In the study, researchers tracked several factors to see if they correlated with hand-hygiene deficiency citations in nursing homes.

In facilities with low staffing levels, “caregivers are likely hurried, and may not have the time to use appropriate [hand-hygiene] techniques,” the study’s authors note.

Good hand hygiene has been proven to reduce the spread of communicable diseases.

Training Needed

Unfortunately, staffing levels in nursing homes are unlikely to improve in the near future, the authors write, owing to the “current inhospitable financial and reimbursement climate” in which they operate.

One way nursing homes can improve hand hygiene without boosting staffing levels, the authors suggest, is to offer hand hygiene-specific training — particularly for nurse aides, who provide up to 90 percent of the hands-on care.

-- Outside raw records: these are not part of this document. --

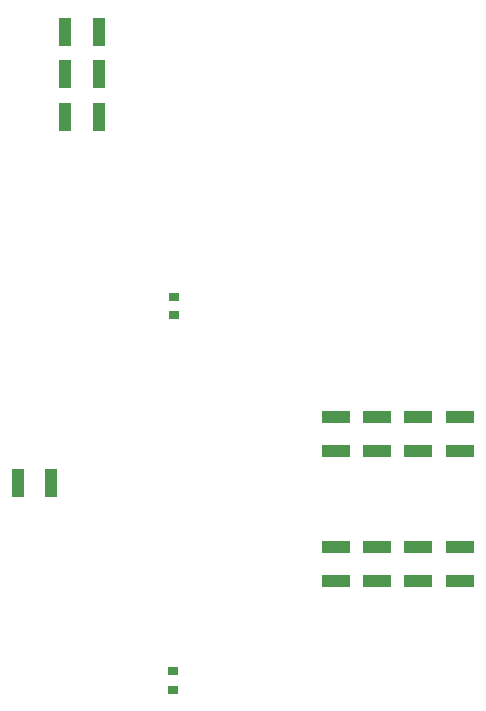
<source format=gbr>
G04 EAGLE Gerber RS-274X export*
G75*
%MOMM*%
%FSLAX34Y34*%
%LPD*%
%INSolderpaste Bottom*%
%IPPOS*%
%AMOC8*
5,1,8,0,0,1.08239X$1,22.5*%
G01*
%ADD10R,1.061200X2.489200*%
%ADD11R,0.812800X0.756400*%
%ADD12R,2.489200X1.061200*%


D10*
X240804Y740700D03*
X269196Y740700D03*
X240804Y704500D03*
X269196Y704500D03*
X240804Y668300D03*
X269196Y668300D03*
D11*
X333400Y515819D03*
X333400Y500381D03*
D10*
X229196Y358800D03*
X200804Y358800D03*
D11*
X332400Y198969D03*
X332400Y183531D03*
D12*
X470000Y275804D03*
X470000Y304196D03*
X505000Y275804D03*
X505000Y304196D03*
X540000Y275804D03*
X540000Y304196D03*
X575000Y275804D03*
X575000Y304196D03*
X470000Y414196D03*
X470000Y385804D03*
X505000Y414196D03*
X505000Y385804D03*
X540000Y414196D03*
X540000Y385804D03*
X575000Y414196D03*
X575000Y385804D03*
M02*

</source>
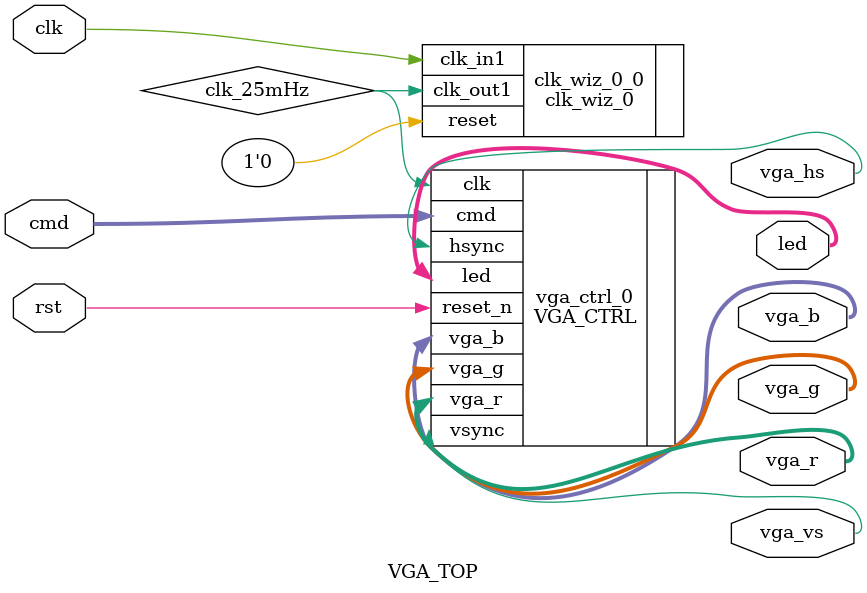
<source format=v>
module VGA_TOP(
	input clk,
	input rst,
    input [2:0] cmd,
	output vga_hs, 
	output vga_vs, 
	output [3:0] vga_r, 
	output [3:0] vga_g, 
	output [3:0] vga_b,
    output [2:0] led
);

wire clk_25mHz;
wire [9:0] hcount, vcount;

reg [18:0] addr;
wire [7:0] dout;


VGA_CTRL vga_ctrl_0(
	.clk(clk_25mHz), 
	.reset_n(rst),
    .cmd(cmd),
	.hsync(vga_hs), 
	.vsync(vga_vs), 
	.vga_r(vga_r), 
	.vga_g(vga_g), 
	.vga_b(vga_b),
    .led(led)
	);

clk_wiz_0 clk_wiz_0_0(
		.clk_in1(clk),
		.clk_out1(clk_25mHz),
		.reset(1'b0)
	);
endmodule
</source>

The authors also suggest greater internal attentiveness to the issue of hand hygiene in nursing homes, through strongly enforced institutional policies and frequent internal quality improvement audits.

Staffing Levels Associated with Care Quality

Past research has linked direct-care worker staffing levels in nursing homes with other care-quality indicators.

A study published earlier this summer in the Journal of the American Geriatrics Society, for example, found that higher staffing levels of certified nursing assistants (CNAs) resulted in fewer resident falls.

The hand-hygiene study was led by Nicholas Castle, a professor at the University of Pittsburgh’s Department of Health Policy & Management.